That expansive feeling

When I was seventeen or eighteen I went on a trip to the far north. It was a long journey and I slept most of the way–nodding awake only occasionally to see the city buildings and billboards at night become modest houses at dawn, then become rice fields in the early morning. I arrived at our destination groggy and with limbs sleeping sore. But when I stepped out of the van, I was taken aback by what felt like a sudden expansion of my chest. I saw the hills and mountains from yonder and the great distances of clear air between us. I didn’t gasp; it felt like an inhalation so penetrating it literally expanded the borders of my world. It was feeling of anything is possible. It was feeling of simultaneous excitement and contentment. All in a moment.

Few moments in my life I remember this clearly.

I tell you this story because I’ve been thinking how to describe a peculiar feeling I have when I’m with O.  I just realized that both is essentially the same. It’s the same expansion of chest, heart, and world, the same simultaneous excitement and comfort.  While this feeling no longer jolts me because it happens often and gently, it nevertheless always leaves me a little awed.


On work, philosophy, and burning

Want to hear something odd? I read philosophy better now that I’m out of the academe. I read better in general. I writer better: I’m beginning to recover my words. No longer empty or grappling, I found the water running underneath. Words are no longer threateningly elusive, they’ve returned to their jaunty playfulness, their skipping stones.
Looking back on those days, though there was the pervasive air of uncertainty and fear of my inability to cope, there was deep and settled boredom. Everything that I heard had already been said several times in same and different words, stories. Most of the teachers had, really, only one thing to say. Those things are usually the brilliant locus of their teaching, research, and lives. Their lives dedicated to the polishing of their gem, every question seems like an invitation to raise their rock to boast its glitter.
In more cynical days, I’d think bitterly that their prized grand insights are nothing but fog that fools them into thinking that is all there is. Who could blame them? Perhaps it’s the very thing of which they’re certain—the motherboard to which all their circuits connect. Who could blame their staunch certainty that it should likewise be yours?

....................

> _What to work on_
Can you repeat the part of the personal essay between "Few moments in" and "their skipping stones.", inclusive? The listing plays no part in this.

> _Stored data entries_
....................

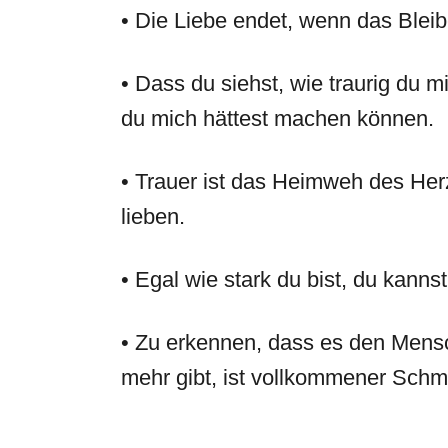
• Die Liebe endet, wenn das Blei
• Dass du siehst, wie traurig du mi
du mich hättest machen können.
• Trauer ist das Heimweh des He
lieben.
• Egal wie stark du bist, du kannst
• Zu erkennen, dass es den Mensch
mehr gibt, ist vollkommener Schm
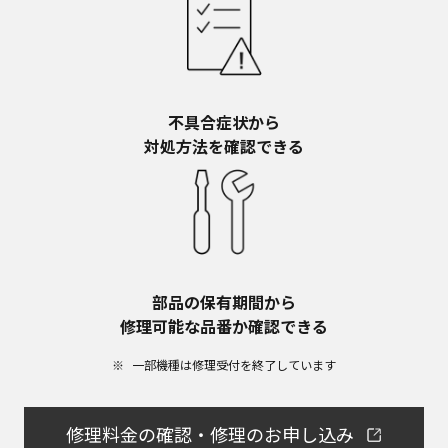
不具合症状から​
対処方法を確認できる
部品の保有期間から​
修理可能な品番か確認できる
一部機種は修理受付を終了しています​
修理料金の確認・修理のお申し込み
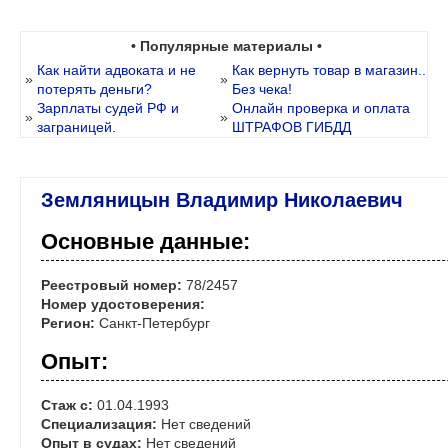
• Популярные материалы •
Как найти адвоката и не
Как вернуть товар в магазин..
»
»
потерять деньги?
Без чека!
Зарплаты судей РФ и
Онлайн проверка и оплата
»
»
заграницей.
ШТРАФОВ ГИБДД
Земляницын Владимир Николаевич
Основные данные:
Реестровый номер:
78/2457
Номер удостоверения:
Регион:
Санкт-Петербург
Опыт:
Стаж с:
01.04.1993
Специализация:
Нет сведений
Опыт в судах:
Нет сведений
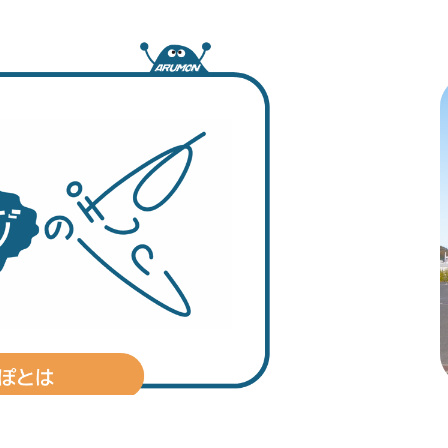
1
枚
目
の
ス
ラ
イ
ド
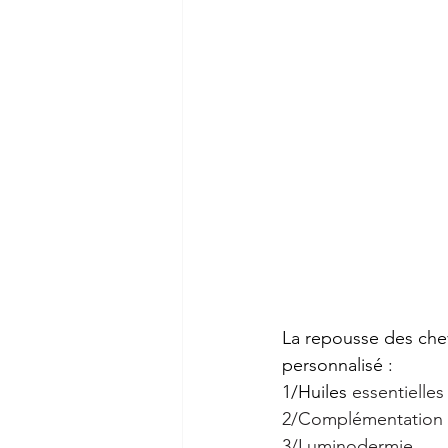
La repousse des chev
personnalisé :
1/Huiles 
essentielles
2/Complémentation a
3/Luminodermie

....................

> _Task answer_
Few moments in my life I remember this clearly.

I tell you this story because I’ve been thinking how to describe a peculiar feeling I have when I’m with O.  I just realized that both is essentially the same. It’s the same expansion of chest, heart, and world, the same simultaneous excitement and comfort.  While this feeling no longer jolts me because it happens often and gently, it nevertheless always leaves me a little awed.


On work, philosophy, and burning

Want to hear something odd? I read philosophy better now that I’m out of the academe. I read better in general. I writer better: I’m beginning to recover my words. No longer empty or grappling, I found the water running underneath. Words are no longer threateningly elusive, they’ve returned to their jaunty playfulness, their skipping stones.